Lsb msb --------------------------------------------> +--+- +-+ | 0 | 0 | 1 | 0 | 1 | 0 | 1 | +- +-+
In fact, because the minimum unit of CPU data storage operations is one byte, the bit order inside the CPU is a black box for our program. That is to say, you give me a pointer pointing to the number 0xb4. For a CPU in the big endian mode, it reads 8 bits from left to right; for a CPU in the little endian mode, the opposite is to read 8 bits of this number from right to left. Our program obtains 0xb4 after accessing through this pointer. The bit order inside the byte is invisible to the program, in fact, this is the same for the byte order on a single machine.
Someone may ask, what if it is network transmission? Will there be problems?

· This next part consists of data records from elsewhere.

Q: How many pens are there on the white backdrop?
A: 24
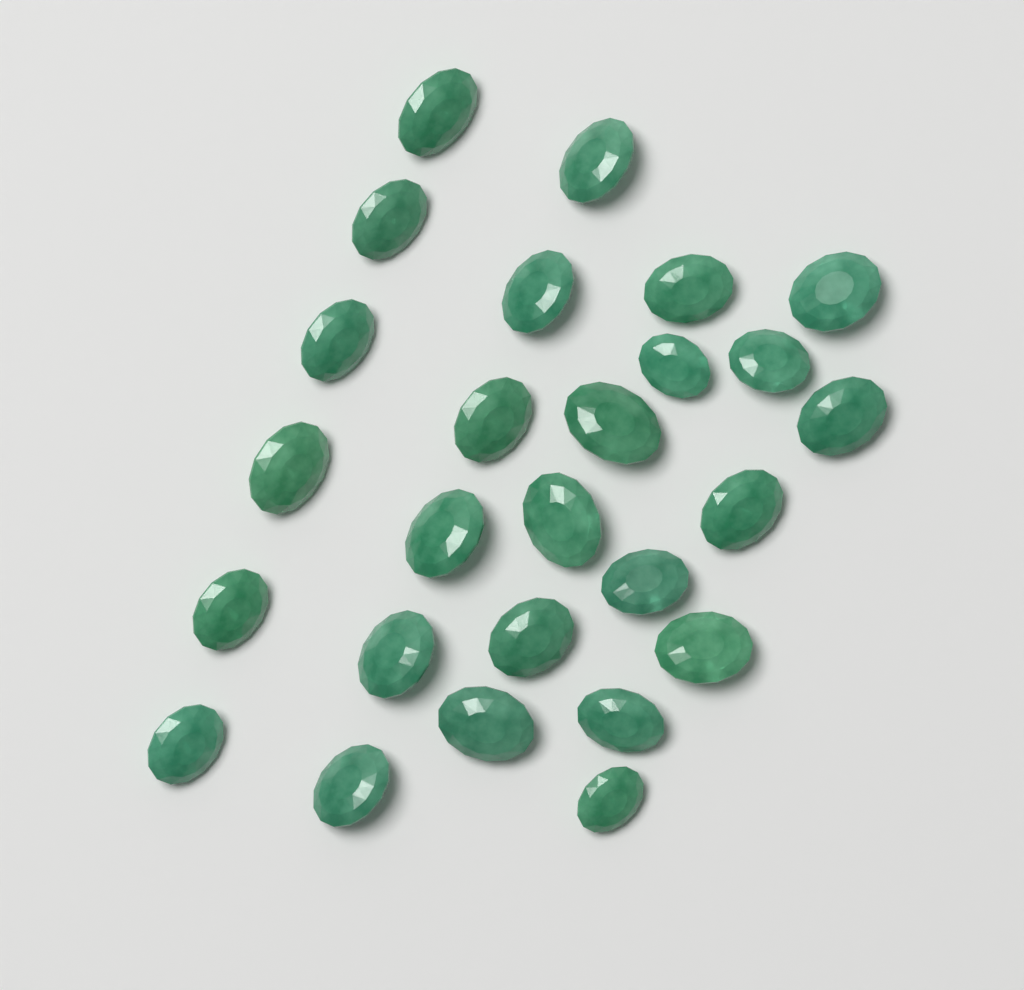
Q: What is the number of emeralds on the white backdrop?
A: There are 26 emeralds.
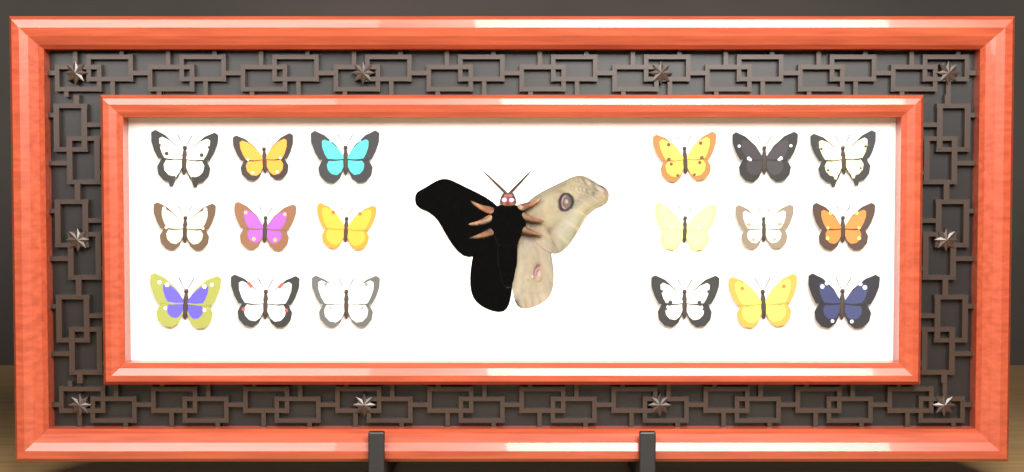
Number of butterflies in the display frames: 18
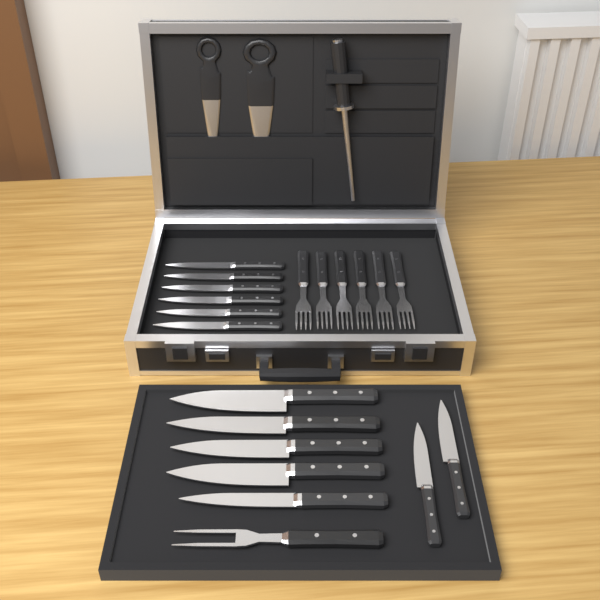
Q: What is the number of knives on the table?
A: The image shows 13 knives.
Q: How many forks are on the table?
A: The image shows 7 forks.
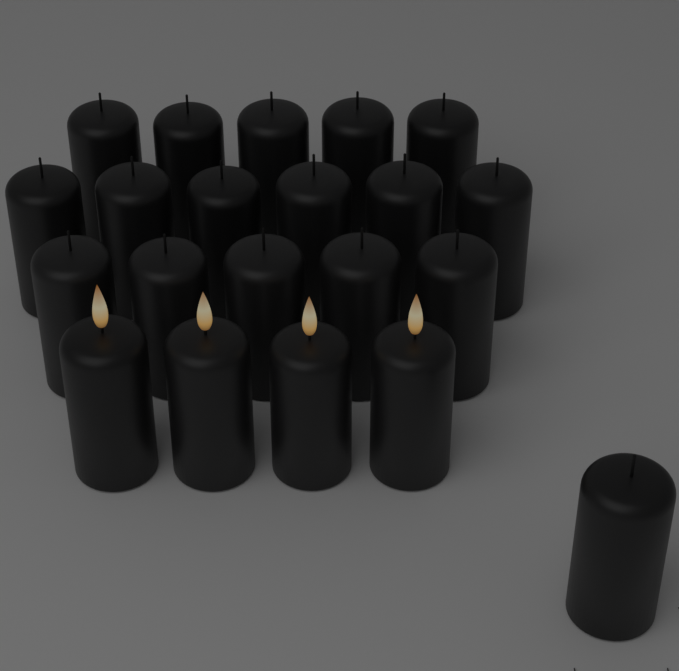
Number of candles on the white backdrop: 21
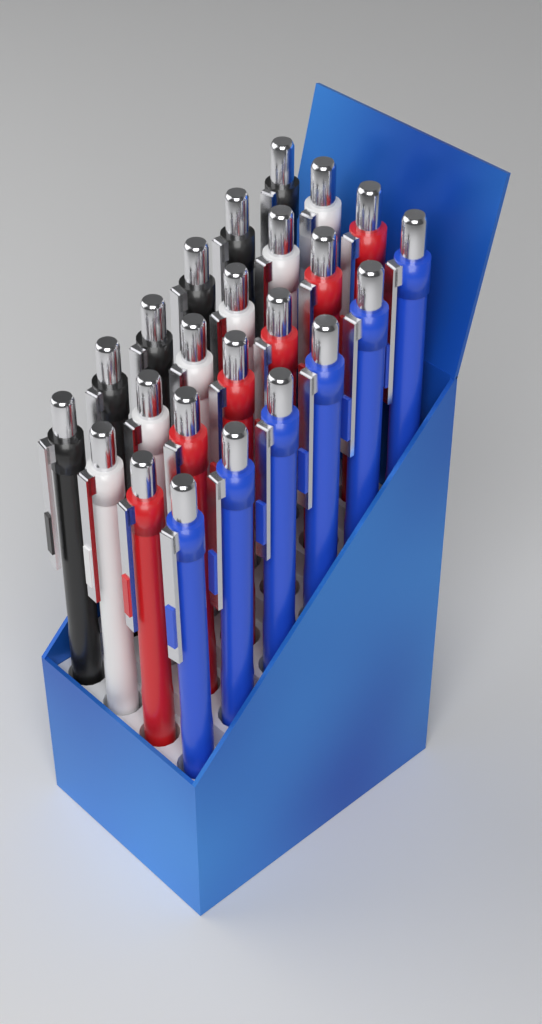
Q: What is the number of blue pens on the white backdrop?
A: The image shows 6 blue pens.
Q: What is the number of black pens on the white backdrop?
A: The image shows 6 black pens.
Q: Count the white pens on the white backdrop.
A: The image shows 6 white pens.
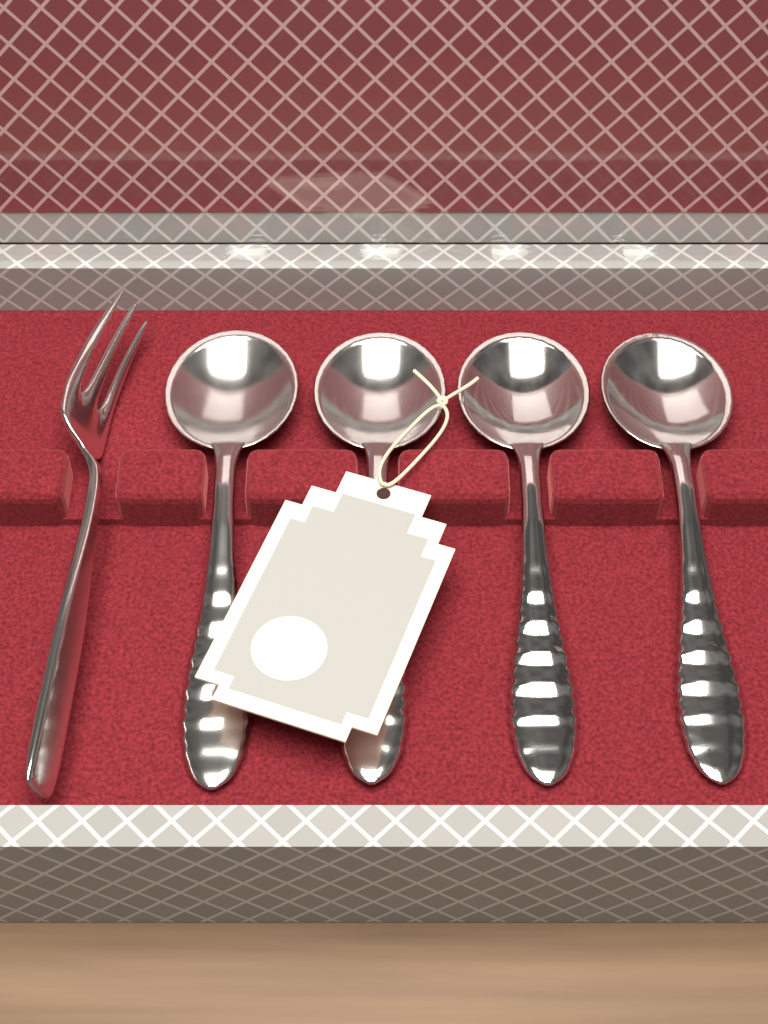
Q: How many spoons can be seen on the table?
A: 4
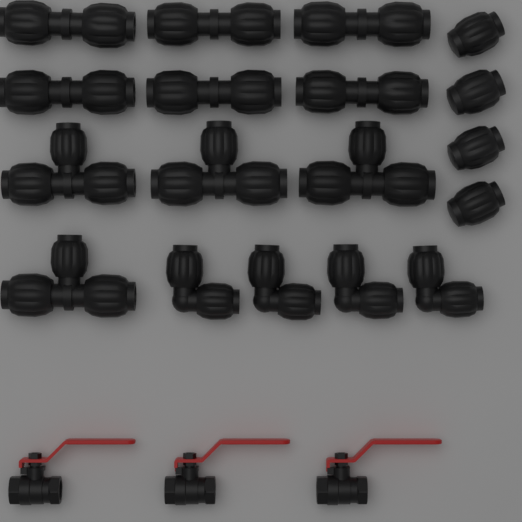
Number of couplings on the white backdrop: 6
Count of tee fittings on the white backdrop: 4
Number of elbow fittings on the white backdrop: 4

Is it necessary to use any function to convert the bit order? Well, this is a good question. Assume that the CPU in little endian mode is transferred to the big endian mode CPU in one byte, and the 8-bit number will be read locally before transmission, then, the eight bits are transmitted in the byte order of the network, so that there will be no problems at the receiving end. If you want to transmit a 32-bit number, because the number occupies 4 bytes in littel endian storage, network transmission is carried out in bytes, the CPU of the little endian side reads the first byte and sends it. In fact, this byte is the original number of LSB. When it reaches the receiver, it becomes MSB, causing confusion.